**WORK REQUEST**
Update the lines starting with the line that contains "## Basic component structure" and going on through the line that contains "- Loader animation". Put "displays" wherever "renders" occurs, and give only those lines, otherwise unchanged.
········
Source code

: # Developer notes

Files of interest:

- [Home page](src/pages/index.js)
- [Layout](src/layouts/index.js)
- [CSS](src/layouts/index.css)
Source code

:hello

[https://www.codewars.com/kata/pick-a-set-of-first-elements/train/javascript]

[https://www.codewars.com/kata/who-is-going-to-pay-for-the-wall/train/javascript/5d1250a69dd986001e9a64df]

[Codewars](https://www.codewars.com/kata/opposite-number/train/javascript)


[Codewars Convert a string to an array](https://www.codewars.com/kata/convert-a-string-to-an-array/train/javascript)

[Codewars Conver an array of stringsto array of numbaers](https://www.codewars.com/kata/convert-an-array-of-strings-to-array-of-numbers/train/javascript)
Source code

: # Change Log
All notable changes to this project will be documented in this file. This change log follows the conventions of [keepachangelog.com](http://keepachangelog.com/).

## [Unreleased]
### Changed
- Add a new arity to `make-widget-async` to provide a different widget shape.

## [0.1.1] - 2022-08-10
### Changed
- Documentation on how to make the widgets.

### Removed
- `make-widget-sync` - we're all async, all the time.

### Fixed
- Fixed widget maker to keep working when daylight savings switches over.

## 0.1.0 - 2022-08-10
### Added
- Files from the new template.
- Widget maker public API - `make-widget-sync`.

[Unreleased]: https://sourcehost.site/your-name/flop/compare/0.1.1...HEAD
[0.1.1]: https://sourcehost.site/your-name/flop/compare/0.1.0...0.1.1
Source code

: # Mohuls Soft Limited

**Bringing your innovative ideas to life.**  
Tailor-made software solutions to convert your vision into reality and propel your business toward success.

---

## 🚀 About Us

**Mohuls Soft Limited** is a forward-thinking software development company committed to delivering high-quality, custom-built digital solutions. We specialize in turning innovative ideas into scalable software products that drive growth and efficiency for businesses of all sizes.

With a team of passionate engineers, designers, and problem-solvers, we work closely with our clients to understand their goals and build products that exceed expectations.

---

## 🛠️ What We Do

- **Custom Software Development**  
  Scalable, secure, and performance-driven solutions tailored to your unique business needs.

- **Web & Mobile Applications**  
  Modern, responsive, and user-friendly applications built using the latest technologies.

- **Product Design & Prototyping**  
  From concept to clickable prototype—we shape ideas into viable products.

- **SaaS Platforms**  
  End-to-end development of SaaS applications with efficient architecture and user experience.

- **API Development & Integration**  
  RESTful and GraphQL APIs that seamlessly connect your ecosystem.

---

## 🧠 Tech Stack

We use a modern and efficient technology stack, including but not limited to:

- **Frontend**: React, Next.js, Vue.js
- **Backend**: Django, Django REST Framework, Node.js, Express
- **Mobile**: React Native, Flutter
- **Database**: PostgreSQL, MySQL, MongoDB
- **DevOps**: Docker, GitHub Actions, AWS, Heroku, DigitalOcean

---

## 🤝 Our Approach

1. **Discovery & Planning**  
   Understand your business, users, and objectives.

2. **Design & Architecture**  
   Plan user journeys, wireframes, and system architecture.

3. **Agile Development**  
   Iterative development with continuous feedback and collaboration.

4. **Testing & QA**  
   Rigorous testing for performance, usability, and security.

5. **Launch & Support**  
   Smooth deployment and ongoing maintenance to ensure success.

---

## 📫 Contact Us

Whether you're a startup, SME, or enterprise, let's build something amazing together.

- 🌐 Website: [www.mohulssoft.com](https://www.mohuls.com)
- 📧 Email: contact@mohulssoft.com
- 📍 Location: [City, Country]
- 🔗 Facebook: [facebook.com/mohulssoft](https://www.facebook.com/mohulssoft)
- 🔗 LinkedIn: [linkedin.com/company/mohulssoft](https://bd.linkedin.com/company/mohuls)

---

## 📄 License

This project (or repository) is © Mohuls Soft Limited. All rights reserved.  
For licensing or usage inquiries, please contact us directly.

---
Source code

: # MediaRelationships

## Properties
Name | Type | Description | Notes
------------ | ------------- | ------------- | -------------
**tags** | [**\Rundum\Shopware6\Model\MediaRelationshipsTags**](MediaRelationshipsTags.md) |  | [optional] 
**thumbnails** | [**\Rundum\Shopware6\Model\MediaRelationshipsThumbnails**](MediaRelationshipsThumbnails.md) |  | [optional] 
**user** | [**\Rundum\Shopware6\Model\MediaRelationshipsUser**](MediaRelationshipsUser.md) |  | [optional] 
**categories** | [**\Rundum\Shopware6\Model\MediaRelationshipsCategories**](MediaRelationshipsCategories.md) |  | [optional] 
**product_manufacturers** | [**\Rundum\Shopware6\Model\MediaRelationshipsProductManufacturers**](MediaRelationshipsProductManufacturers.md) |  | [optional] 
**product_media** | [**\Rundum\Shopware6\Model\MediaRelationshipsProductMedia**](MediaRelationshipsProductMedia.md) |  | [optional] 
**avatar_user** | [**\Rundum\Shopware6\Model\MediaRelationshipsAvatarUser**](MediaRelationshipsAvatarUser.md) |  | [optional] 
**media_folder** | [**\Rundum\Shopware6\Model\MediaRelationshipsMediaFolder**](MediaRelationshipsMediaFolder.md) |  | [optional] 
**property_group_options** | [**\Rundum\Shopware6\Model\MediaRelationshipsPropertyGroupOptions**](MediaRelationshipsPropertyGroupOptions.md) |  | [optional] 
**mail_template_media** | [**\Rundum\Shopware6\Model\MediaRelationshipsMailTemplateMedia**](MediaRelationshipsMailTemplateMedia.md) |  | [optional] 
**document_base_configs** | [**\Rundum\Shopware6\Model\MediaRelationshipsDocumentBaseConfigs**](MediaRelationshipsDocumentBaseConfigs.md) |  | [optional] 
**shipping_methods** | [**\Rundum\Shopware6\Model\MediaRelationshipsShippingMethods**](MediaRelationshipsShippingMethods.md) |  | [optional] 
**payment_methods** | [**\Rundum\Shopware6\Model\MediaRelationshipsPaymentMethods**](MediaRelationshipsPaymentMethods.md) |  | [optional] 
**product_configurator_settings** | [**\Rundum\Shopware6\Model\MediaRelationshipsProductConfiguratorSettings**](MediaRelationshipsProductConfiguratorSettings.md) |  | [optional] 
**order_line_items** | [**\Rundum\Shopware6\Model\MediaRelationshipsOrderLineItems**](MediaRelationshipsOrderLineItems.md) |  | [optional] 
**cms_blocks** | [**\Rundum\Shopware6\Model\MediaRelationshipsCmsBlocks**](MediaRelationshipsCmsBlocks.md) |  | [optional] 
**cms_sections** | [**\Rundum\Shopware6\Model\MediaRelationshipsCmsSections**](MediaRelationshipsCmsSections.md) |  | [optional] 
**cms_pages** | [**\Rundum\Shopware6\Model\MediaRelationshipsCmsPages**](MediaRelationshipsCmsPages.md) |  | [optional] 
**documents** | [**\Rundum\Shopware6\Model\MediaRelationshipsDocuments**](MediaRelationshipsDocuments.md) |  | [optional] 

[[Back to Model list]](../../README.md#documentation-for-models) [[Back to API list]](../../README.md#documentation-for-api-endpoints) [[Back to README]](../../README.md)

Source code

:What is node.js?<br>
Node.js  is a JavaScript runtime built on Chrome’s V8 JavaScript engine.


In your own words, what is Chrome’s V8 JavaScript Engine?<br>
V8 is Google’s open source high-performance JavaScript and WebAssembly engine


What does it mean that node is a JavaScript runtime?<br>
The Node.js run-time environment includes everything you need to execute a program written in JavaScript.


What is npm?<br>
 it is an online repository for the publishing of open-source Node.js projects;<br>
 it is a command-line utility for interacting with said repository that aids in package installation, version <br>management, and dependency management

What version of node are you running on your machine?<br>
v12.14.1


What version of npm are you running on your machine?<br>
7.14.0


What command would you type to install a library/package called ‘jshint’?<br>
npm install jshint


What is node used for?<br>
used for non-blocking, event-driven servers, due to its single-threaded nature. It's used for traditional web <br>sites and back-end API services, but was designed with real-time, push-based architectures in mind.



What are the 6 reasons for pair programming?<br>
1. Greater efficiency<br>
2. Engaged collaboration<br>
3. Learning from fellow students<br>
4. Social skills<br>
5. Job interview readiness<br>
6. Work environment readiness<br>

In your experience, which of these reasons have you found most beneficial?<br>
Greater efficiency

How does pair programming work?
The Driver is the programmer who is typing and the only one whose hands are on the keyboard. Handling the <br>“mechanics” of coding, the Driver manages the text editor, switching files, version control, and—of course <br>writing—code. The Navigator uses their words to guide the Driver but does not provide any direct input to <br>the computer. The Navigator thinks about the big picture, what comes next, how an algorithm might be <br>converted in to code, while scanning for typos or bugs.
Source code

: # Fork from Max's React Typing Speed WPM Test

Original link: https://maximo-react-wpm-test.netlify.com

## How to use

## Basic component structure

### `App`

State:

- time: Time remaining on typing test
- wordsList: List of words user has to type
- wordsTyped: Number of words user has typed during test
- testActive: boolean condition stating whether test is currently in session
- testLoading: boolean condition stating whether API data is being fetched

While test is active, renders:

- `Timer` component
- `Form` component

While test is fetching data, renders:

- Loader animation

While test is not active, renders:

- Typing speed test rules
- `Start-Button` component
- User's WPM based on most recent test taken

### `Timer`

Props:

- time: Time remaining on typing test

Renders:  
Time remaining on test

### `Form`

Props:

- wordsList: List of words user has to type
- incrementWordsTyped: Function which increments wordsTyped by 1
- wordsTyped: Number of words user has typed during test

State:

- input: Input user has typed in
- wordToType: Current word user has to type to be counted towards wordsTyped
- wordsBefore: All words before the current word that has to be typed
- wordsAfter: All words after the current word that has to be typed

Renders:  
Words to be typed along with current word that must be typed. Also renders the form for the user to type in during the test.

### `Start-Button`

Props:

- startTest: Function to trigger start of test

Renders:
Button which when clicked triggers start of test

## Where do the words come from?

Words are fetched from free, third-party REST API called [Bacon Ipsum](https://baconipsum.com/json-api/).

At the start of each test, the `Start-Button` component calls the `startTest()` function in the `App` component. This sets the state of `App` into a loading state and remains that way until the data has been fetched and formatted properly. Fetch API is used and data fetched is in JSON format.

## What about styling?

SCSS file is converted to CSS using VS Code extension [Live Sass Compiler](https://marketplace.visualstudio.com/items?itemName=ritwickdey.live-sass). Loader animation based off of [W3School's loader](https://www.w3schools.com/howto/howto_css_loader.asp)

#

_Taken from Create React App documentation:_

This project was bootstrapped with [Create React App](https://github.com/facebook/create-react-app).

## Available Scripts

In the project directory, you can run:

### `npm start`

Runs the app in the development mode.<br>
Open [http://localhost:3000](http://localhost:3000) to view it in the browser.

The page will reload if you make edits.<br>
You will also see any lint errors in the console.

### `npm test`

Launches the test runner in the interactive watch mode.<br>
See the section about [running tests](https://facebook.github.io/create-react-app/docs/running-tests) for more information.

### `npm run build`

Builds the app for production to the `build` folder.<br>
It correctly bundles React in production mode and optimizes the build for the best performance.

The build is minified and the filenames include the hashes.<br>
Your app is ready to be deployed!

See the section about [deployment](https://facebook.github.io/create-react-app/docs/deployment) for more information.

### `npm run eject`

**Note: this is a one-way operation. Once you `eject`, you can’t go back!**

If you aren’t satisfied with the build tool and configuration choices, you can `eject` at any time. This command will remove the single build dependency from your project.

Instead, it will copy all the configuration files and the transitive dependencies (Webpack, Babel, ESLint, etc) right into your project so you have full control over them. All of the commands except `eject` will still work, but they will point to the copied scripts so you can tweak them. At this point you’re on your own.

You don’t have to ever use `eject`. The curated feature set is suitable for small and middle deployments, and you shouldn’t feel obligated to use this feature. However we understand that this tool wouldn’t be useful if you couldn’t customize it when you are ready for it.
········
**OUTPUT BELOW**
## Basic component structure

### `App`

State:

- time: Time remaining on typing test
- wordsList: List of words user has to type
- wordsTyped: Number of words user has typed during test
- testActive: boolean condition stating whether test is currently in session
- testLoading: boolean condition stating whether API data is being fetched

While test is active, displays:

- `Timer` component
- `Form` component

While test is fetching data, displays:

- Loader animation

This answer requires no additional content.